As might be expected, these initiatives face an uphill battle and the obstacles remain substantial. For example, conservatives are trying to reverse gains made in the state of Washington:
“In the state of Washington, conservatives hope they have collected enough valid signatures to ask voters in November whether the state’s capital gains tax should be repealed. The tax, which was approved by the Democratic-controlled legislature in 2021, assesses a 7 percent excise tax on realized capital gains of more than $250,000, excluding real estate, and generated $900 million in revenues in 2023.”

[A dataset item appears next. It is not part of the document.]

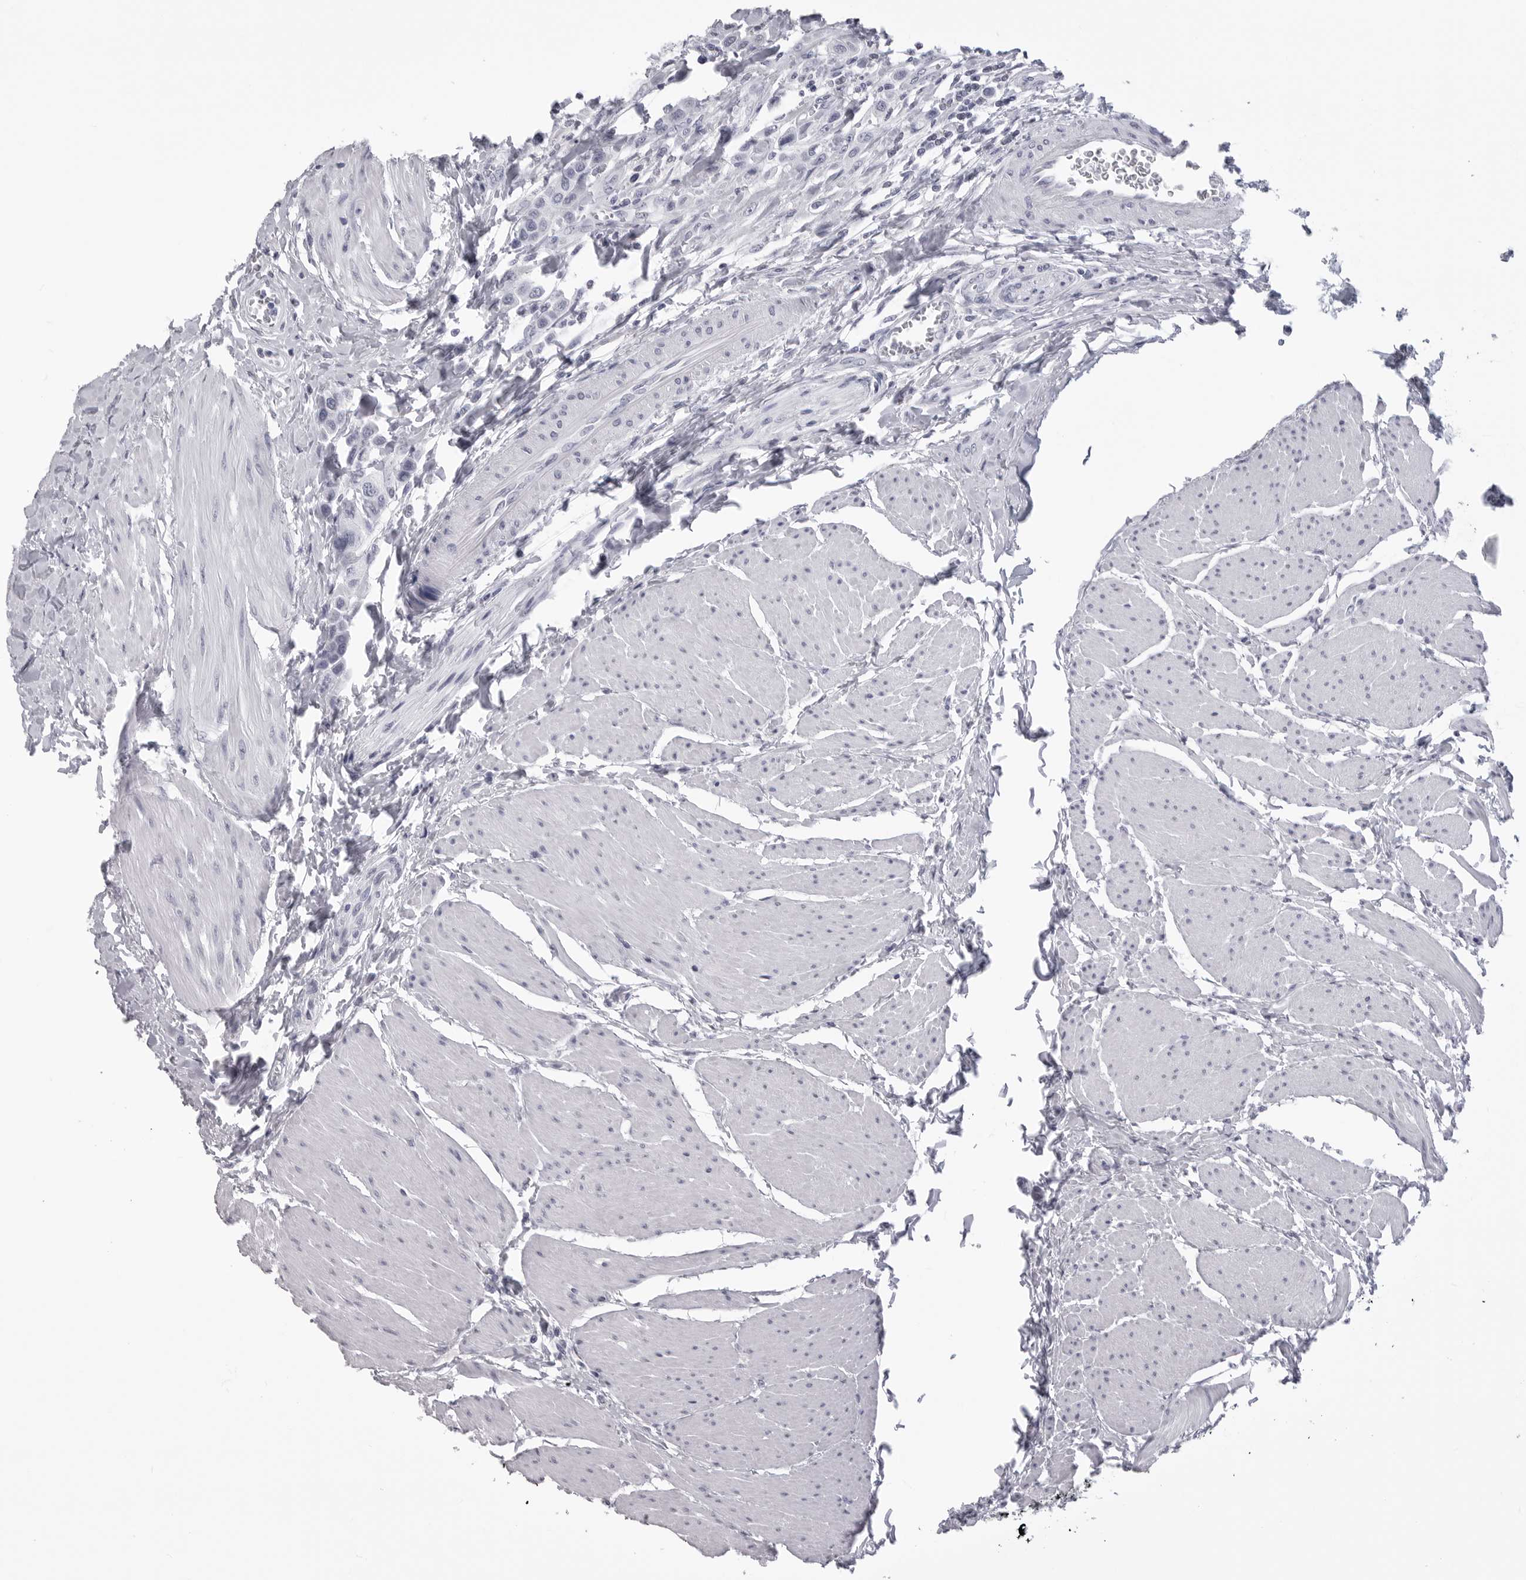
{"staining": {"intensity": "negative", "quantity": "none", "location": "none"}, "tissue": "urothelial cancer", "cell_type": "Tumor cells", "image_type": "cancer", "snomed": [{"axis": "morphology", "description": "Urothelial carcinoma, High grade"}, {"axis": "topography", "description": "Urinary bladder"}], "caption": "Immunohistochemistry (IHC) photomicrograph of neoplastic tissue: human high-grade urothelial carcinoma stained with DAB reveals no significant protein positivity in tumor cells. Nuclei are stained in blue.", "gene": "LGALS4", "patient": {"sex": "male", "age": 50}}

The article mentions opposition from the “vice-president of state projects at the Tax Foundation, a nonprofit tax policy group which has criticized wealth tax proposals.” This vice-president believes current proposals to tax the rich are a misguided response to a current populist mood in the nation rather than sound tax policy:
“’The problem is that feelings can make for very bad policy,’ he said. ‘It may feel good to increase taxes on the very wealthy, but that may mean they no longer have the capacity to invest in growing companies that generate employment and create opportunity in this country.’”
Obviously, the 250 billionaires who signed the letter discussed above profoundly disagree with the Tax Foundation. They are certainly qualified to make a valid assessment since, as they said, they are “the people who invest in startups, shape stock markets, grow businesses, and foster sustainable economic growth.”
God Wants Justice and Rejects Economic Inequality
In a previous post, I discussed biblical teaching on the poor and the call for justice under God’s rule. Here, I will only provide a brief summary. Readers should feel free to go to the earlier post.
Early in the Old Testament, wealth is seen as a reward for righteousness, and the Law of Moses is based on the belief that God blesses those who obey him in every aspect of their lives, and severely punishes those who disobey him. From that perspective, poverty and illness, for example, are punishment for sin.
In time, this perception of God’s activity on earth changes: the Prophets begin to denounce the rich who are primarily driven by their desire to accumulate wealth and do not hesitate to trample on the poor in the process. The Prophets boldly and incessantly call for justice for the poor, and by the time Jesus comes, the rich are no longer seen as favored by God. It is therefore not surprising that Jesus declared that “It is easier for a camel to go through the eye of a needle than for someone who is rich to enter the kingdom of God.” (Matthew 19:24)
This does not mean there is no hope for the rich. It means they have to reorder their lives and focus on things that matter to God rather than material wealth. In particular, the following advice is given to them in 1 Timothy 6:17-19:
“Command those who are rich in this present world not to be arrogant nor to put their hope in wealth, which is so uncertain, but to put their hope in God, who richly provides us with everything for our enjoyment. Command them to do good, to be rich in good deeds, and to be generous and willing to share. In this way they will lay up treasure for themselves as a firm foundation for the coming age, so that they may take hold of the life that is truly life.”
I have to assume that the 250 billionaires who signed the letter, whether they are Christians or not, are at the very least eager to “be generous” and “willing to share.”